Artık bouger'ün Fransızca içindeki anlamı hakkında daha fazla bilgi sahibi olduğunuza göre, seçilen örnekler aracılığıyla bunların nasıl kullanılacağını ve nasıl yapılacağını öğrenebilirsiniz. onları okuyun. Ve önerdiğimiz ilgili kelimeleri öğrenmeyi unutmayın. Web sitemiz sürekli olarak yeni kelimeler ve yeni örneklerle güncellenmektedir, böylece bilmediğiniz diğer kelimelerin anlamlarını Fransızca içinde arayabilirsiniz.

bouger ile ilgili kelimeler

Fransızca hakkında bilginiz var mı

Fransızca (le français) bir Roman dilidir. İtalyanca, Portekizce ve İspanyolca gibi, bir zamanlar Roma İmparatorluğu'nda kullanılan popüler Latince'den gelir. Fransızca konuşan bir kişi veya ülke "Francophone" olarak adlandırılabilir. Fransızca 29 ülkede resmi dildir.
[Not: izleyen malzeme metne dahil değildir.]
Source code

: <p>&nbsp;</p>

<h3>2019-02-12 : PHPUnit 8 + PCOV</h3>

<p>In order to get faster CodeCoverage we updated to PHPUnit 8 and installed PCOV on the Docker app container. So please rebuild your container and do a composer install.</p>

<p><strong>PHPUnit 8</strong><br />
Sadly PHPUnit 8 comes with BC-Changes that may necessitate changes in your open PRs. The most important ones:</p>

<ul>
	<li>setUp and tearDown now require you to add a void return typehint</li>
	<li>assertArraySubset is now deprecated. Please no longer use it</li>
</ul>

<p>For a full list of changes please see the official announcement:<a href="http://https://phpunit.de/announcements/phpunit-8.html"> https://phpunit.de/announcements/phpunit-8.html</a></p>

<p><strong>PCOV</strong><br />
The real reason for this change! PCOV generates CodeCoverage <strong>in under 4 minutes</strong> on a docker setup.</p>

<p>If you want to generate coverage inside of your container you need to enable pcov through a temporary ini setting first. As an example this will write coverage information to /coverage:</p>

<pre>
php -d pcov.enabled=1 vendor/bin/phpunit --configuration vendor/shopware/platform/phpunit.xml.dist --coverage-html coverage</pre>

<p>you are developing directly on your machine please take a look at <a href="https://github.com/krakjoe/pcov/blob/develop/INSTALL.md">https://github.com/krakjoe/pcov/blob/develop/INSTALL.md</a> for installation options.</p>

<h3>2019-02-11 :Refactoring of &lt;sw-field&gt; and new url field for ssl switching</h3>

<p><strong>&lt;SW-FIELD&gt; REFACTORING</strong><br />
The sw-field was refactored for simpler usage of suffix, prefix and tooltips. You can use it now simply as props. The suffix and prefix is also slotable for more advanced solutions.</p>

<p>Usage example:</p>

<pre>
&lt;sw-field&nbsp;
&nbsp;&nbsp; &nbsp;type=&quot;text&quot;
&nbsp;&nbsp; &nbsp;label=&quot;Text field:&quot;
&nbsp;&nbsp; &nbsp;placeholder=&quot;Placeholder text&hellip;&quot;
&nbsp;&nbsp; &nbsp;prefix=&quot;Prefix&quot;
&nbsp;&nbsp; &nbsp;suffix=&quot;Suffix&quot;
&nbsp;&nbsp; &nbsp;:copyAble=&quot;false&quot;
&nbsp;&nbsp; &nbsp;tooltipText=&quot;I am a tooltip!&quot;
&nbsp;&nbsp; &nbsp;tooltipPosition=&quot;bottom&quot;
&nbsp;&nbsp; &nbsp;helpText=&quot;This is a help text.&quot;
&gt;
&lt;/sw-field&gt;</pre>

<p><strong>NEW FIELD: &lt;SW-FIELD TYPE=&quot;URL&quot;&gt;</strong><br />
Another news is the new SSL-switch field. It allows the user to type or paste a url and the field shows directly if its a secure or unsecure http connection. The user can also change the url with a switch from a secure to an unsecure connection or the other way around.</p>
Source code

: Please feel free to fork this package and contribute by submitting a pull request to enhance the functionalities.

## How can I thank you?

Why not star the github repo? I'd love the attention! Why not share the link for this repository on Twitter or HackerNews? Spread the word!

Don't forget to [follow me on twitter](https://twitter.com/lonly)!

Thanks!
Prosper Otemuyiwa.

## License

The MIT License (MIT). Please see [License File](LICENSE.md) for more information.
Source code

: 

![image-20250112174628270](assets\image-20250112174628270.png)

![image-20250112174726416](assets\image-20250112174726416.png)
Fransızca, Avrupa Birliği'nde en çok konuşulan dördüncü ana dildir. Fransızca, İngilizce ve Almanca'dan sonra AB'de üçüncü sırada yer alır ve İngilizce'den sonra en yaygın olarak öğretilen ikinci dildir. Dünyanın Fransızca konuşan nüfusunun çoğunluğu, birinci veya ikinci dil olarak Fransızca konuşabilen 34 ülke ve bölgeden yaklaşık 141 milyon Afrikalı ile Afrika'da yaşıyor. Fransızca, Kanada'da İngilizce'den sonra en çok konuşulan ikinci dildir ve her ikisi de federal düzeyde resmi dildir. 9,5 milyon kişinin veya %29'unun birinci dili ve 2,07 milyon kişinin veya tüm Kanada nüfusunun %6'sının ikinci dilidir. Diğer kıtaların aksine, Fransızcanın Asya'da popülaritesi yoktur. Şu anda, Asya'daki hiçbir ülke Fransızca'yı resmi dil olarak tanımıyor.